La livre sterling faisait du yo-yo jeudi face au dollar et à l’euro, fluctuant à l’aune des négociations entre Londres et Bruxelles sur leurs relations commerciales dans le cadre du Brexit avant de s’inscrire finalement en baisse face à la monnaie européenne.

Inversant la tendance de la veille, l’euro, pour sa part, progressait légèrement face au billet vert alors que la prudence avait remplacé l’optimisme sur l’éventualité d’un accord à Washington pour un nouveau plan d’aide économique avant l’élection présidentielle.

Vers 19H00 GMT (21H00 à Paris), la livre perdait 0,21% face au billet vert à 1,2893 dollar et 0,43% face à l’euro à 91,10 pence pour un euro.

«La livre a subi de sauvages mouvements en dents de scie après une série d’informations sur le Brexit», a résumé Neil Wilson de Markets.com.

Elle a d’abord «glissé dans la matinée alors que l’UE déposait une plainte concernant le projet de loi sur le marché intérieur», la présidente de la Commission européenne Ursula von der Leyen ayant annoncé le lancement d’une procédure judiciaire contre le projet de loi britannique concernant l’Irlande.

Ces pertes se sont ensuite «complètement inversées» après une information du Financial Times selon laquelle «l’UE et le Royaume-Uni avaient trouvé une zone d’atterrissage sur les aides d’État, ouvrant potentiellement la voie à un accord commercial», a expliqué Eric Nelson de Wells Fargo Securities.

Elle a ainsi rebondi «de manière agressive» jusqu’à 1,2951 dollar, atteignant brièvement un plus haut en deux semaines mais sans toutefois tester le plafond de 1,30 dollar.

Mais en séance à New York, la devise britannique a ensuite largement perdu le terrain gagné, face au dollar comme à l’euro.

«Nous restons d’avis qu’un accord commercial sur le Brexit est probable, ce qui devrait apporter un soutien à court terme à la livre sterling», a indiqué Eric Nelson estimant néanmoins que les investisseurs «devraient tempérer leur soutien à la livre sterling suite à un accord commercial, en particulier contre l’euro».

«Le positionnement de la livre sterling est déjà un peu long et le Royaume-Uni est toujours aux prises avec la récession la plus profonde de toute économie du G10, ainsi qu’avec une deuxième vague Covid qui s’accélère rapidement», a-t-il affirmé dans un avertissement à ceux qui parient sur un renchérissement de la monnaie britannique.
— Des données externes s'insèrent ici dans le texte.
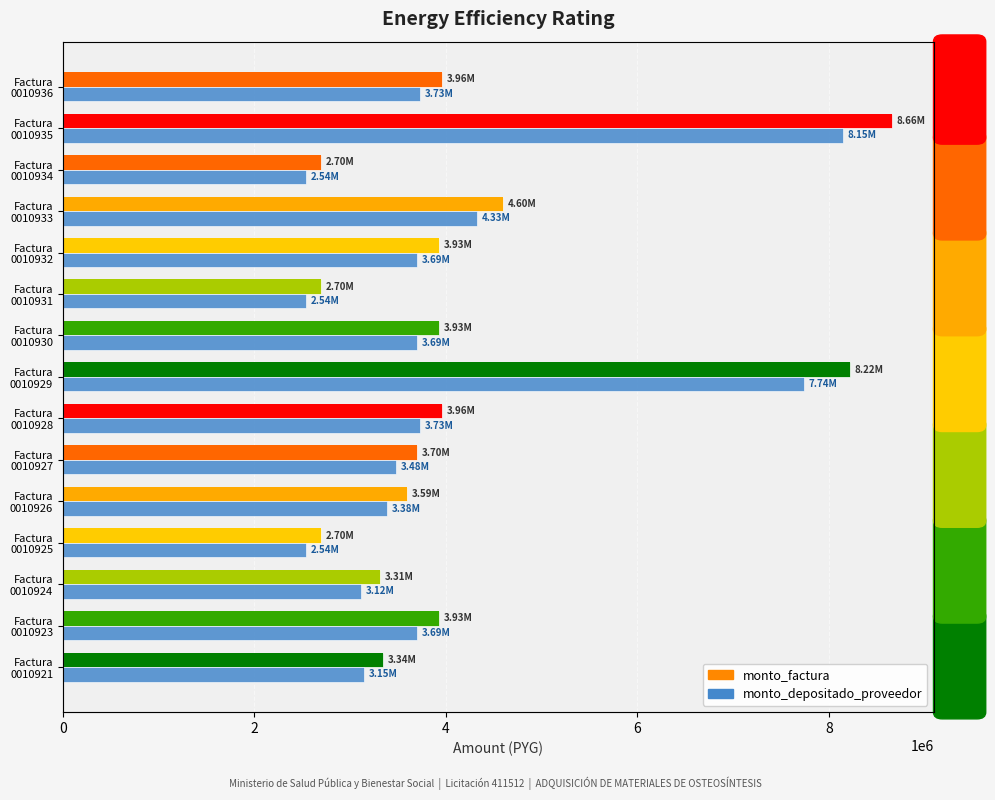

Reading left to right, transcribe all the data shown in this chart.

monto_factura: 3344700	3926000	3311000	2696000	3591000	3696000	3959700	8220700	3926000	2696000	3926000	4596000	2696000	8659000	3959700
monto_depositado_proveedor: 3147514	3694544	3115801	2537058	3379296	3478103	3726257	7736051	3694544	2537058	3694544	4325047	2537058	8148511	3726257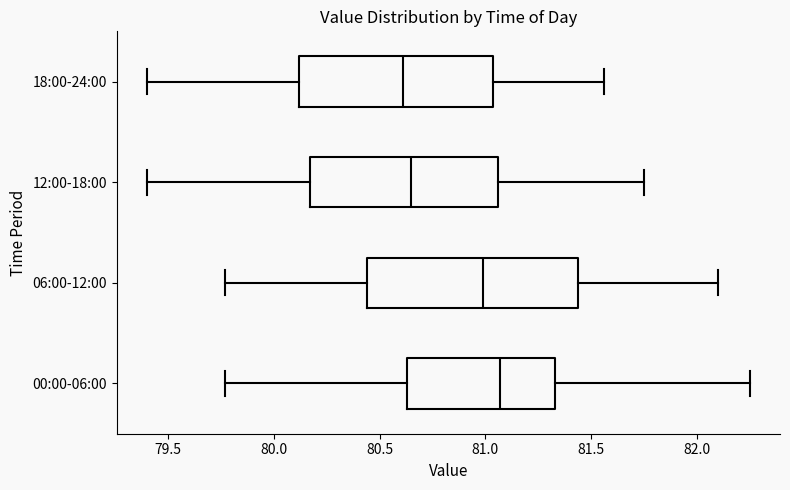

Reading bottom to top, read every box against the x-axis: the position of its median line, the range the box covers, and the ends of its whiskers. The values are not printed on the chart, so give them approximately, as read against the axis.

00:00-06:00: median 81.05, box 80.65 to 81.35, whiskers 79.75 to 82.25
06:00-12:00: median 81.00, box 80.45 to 81.45, whiskers 79.75 to 82.10
12:00-18:00: median 80.65, box 80.15 to 81.05, whiskers 79.40 to 81.75
18:00-24:00: median 80.60, box 80.10 to 81.05, whiskers 79.40 to 81.55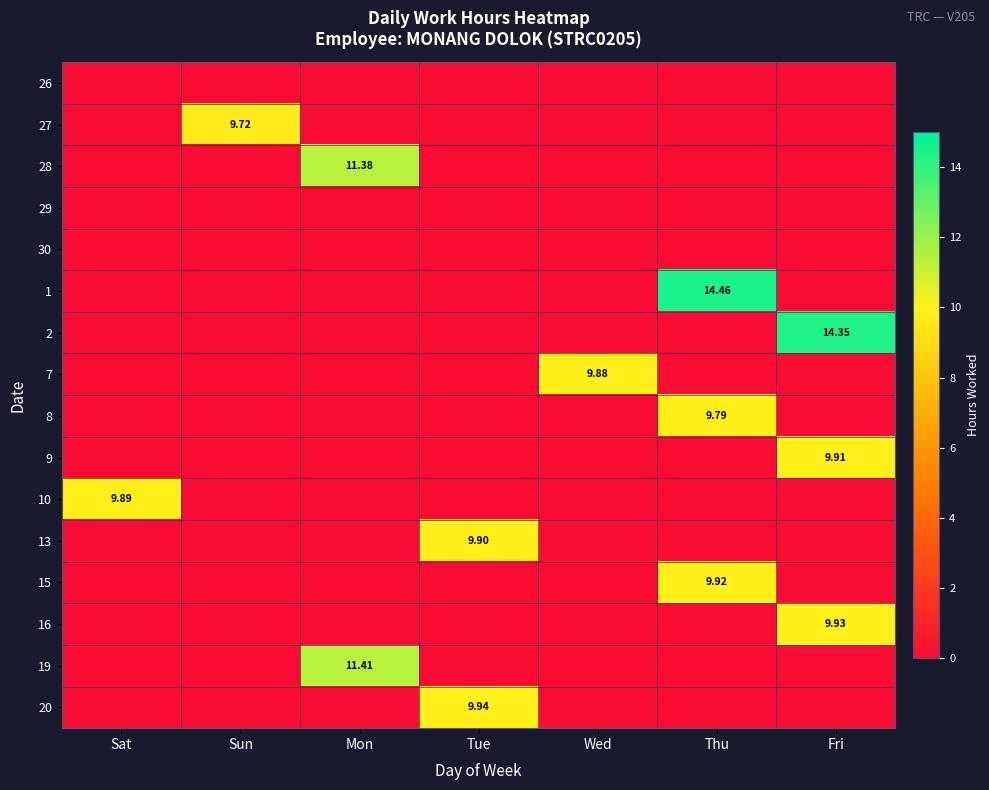

How many values in the 9 series exceed 0?

1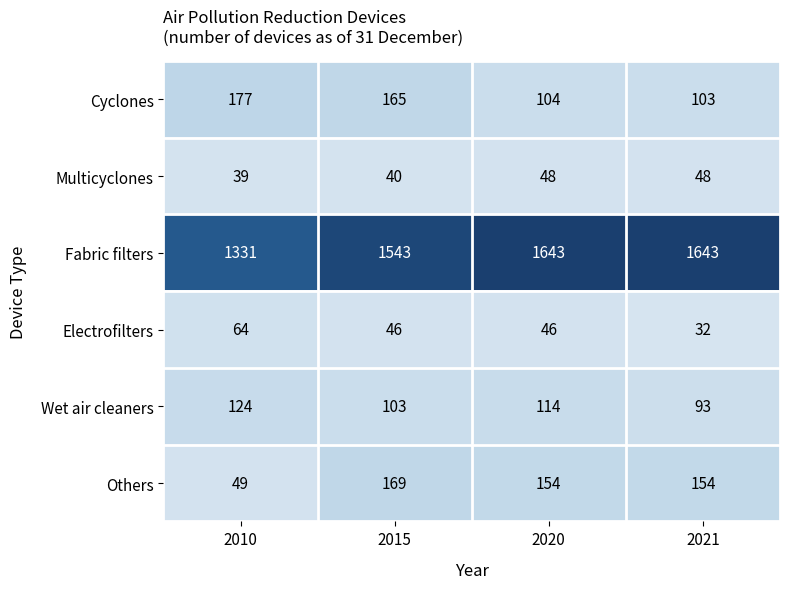

Reading left to right, what are all the values shown in this chart?

Cyclones: 2010=177	2015=165	2020=104	2021=103
Multicyclones: 2010=39	2015=40	2020=48	2021=48
Fabric filters: 2010=1331	2015=1543	2020=1643	2021=1643
Electrofilters: 2010=64	2015=46	2020=46	2021=32
Wet air cleaners: 2010=124	2015=103	2020=114	2021=93
Others: 2010=49	2015=169	2020=154	2021=154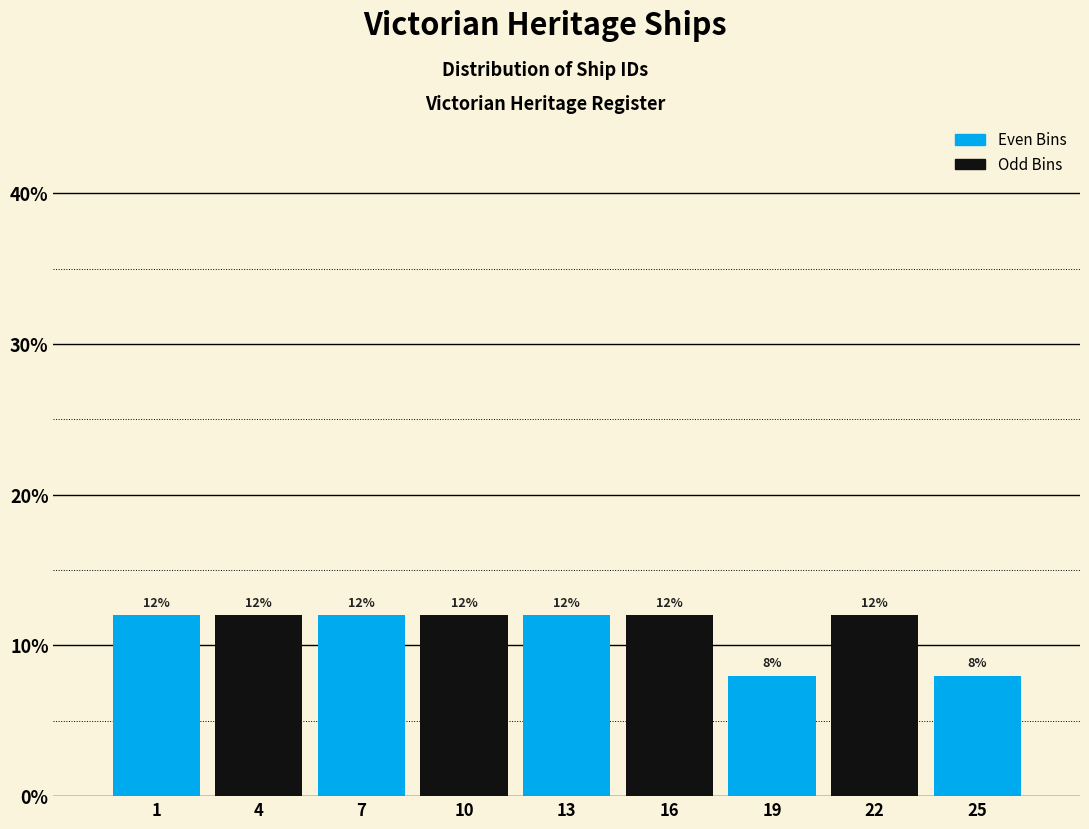

Reading left to right, transcribe all the data shown in this chart.

12	12	12	12	12	12	8	12	8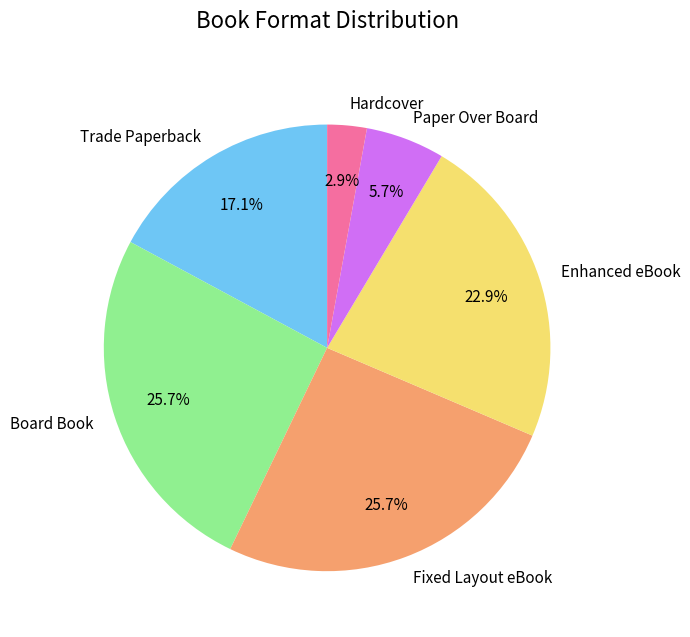

Which category has the smallest portion of the pie?

Hardcover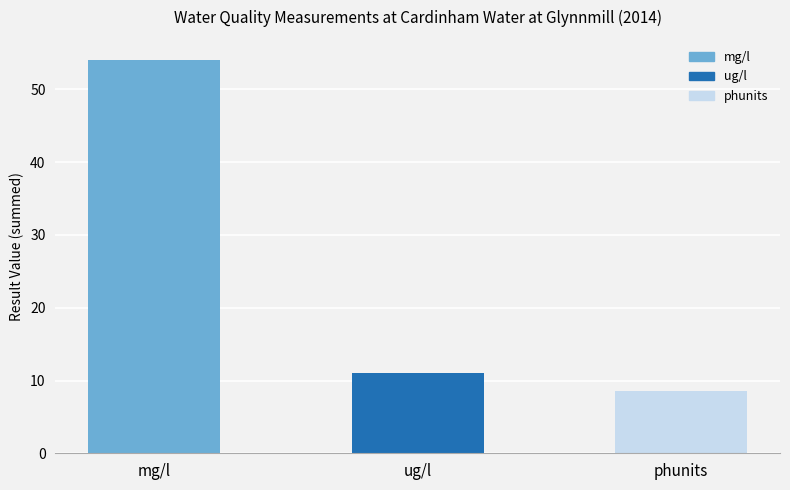

The value at phunits is 8.5. True or false?

True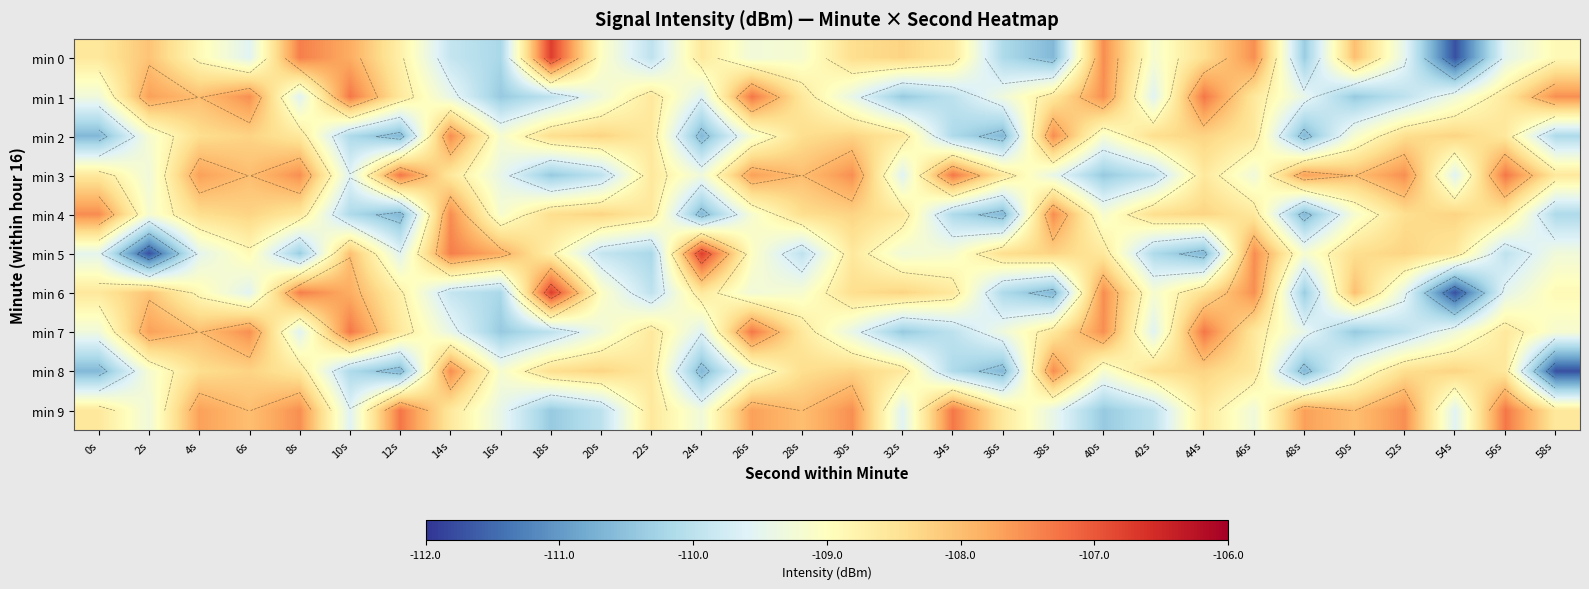

True or false: min 4 has a value of -178.7 at 32s.

False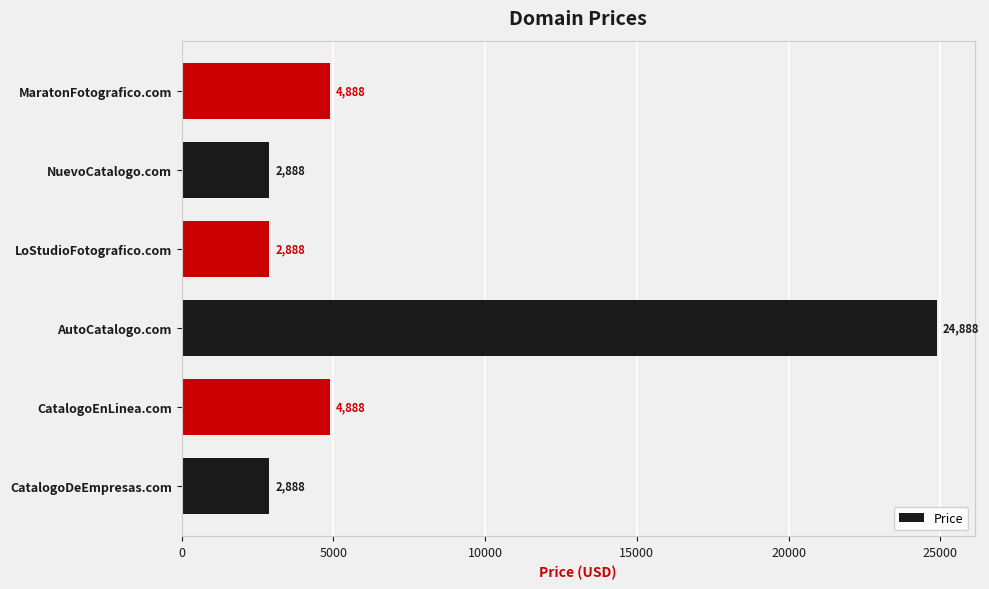

The value at CatalogoEnLinea.com is 4888. True or false?

True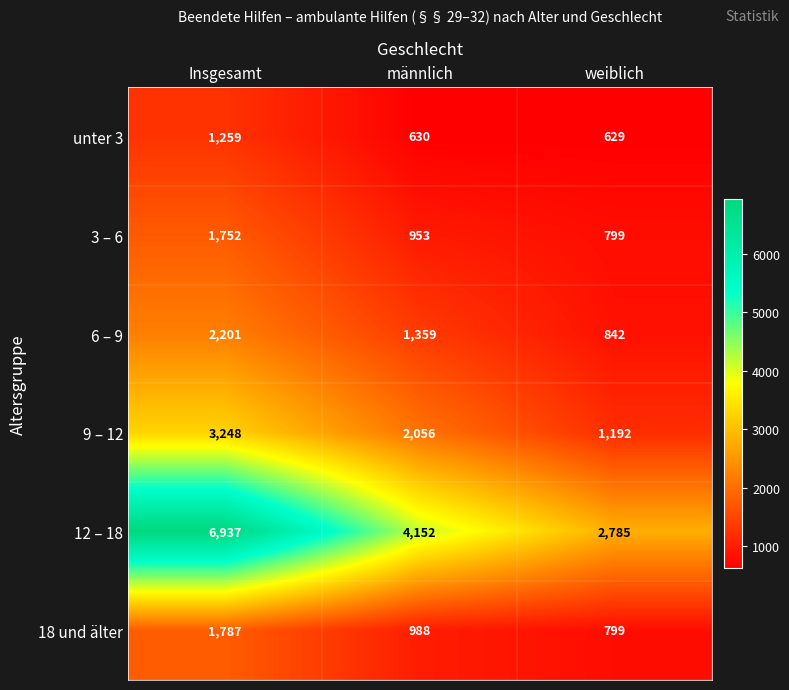

At Insgesamt, list the series in order from largest to smallest.

12 – 18, 9 – 12, 6 – 9, 18 und älter, 3 – 6, unter 3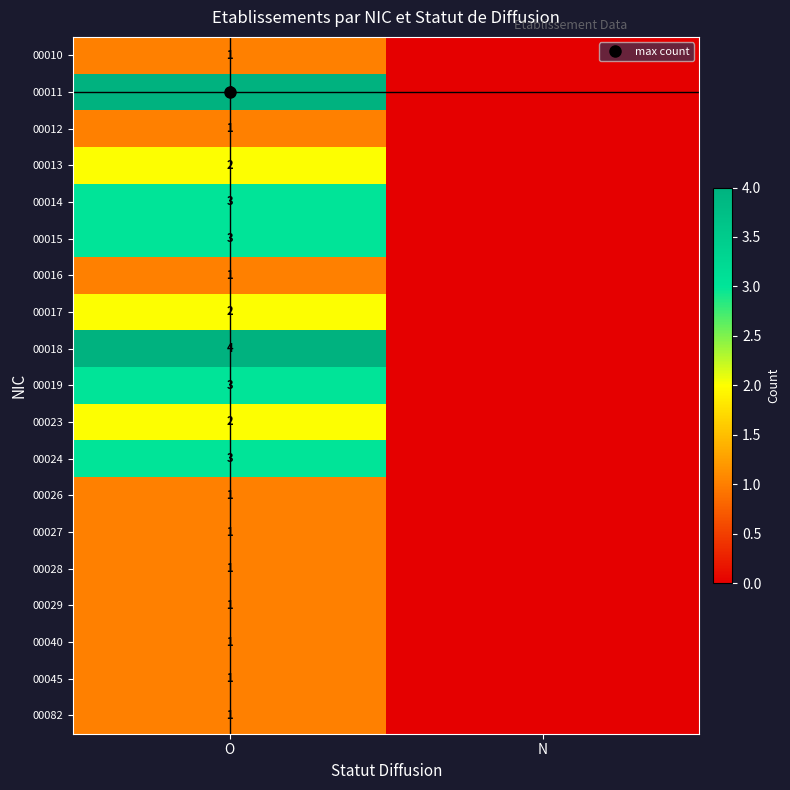

Which has a higher value, O or N?

O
Par ailleurs, l’euro continuait de progresser, mais plus modestement qu’en matinée face au billet vert, prenant 0,22% face au dollar, à 1,1747 dollar.

La veille, «la dépréciation du dollar a été renforcée par l’optimisme qu’un nouveau paquet de mesures budgétaires pourrait être accepté prochainement», a expliqué Derek Halpenny, analyste pour MUFG.

Mais l’enthousiasme de mercredi avait laissé la place à davantage de prudence sur l’issue des négociations entre républicains et démocrates pour une relance massive de l’économie américaine. «D’après moi, il est peu probable que les républicains au Sénat soutiennent un autre programme d’aide de plus de 1’500 milliards», prévenait l’analyste en chef de Wells Fargo Securities.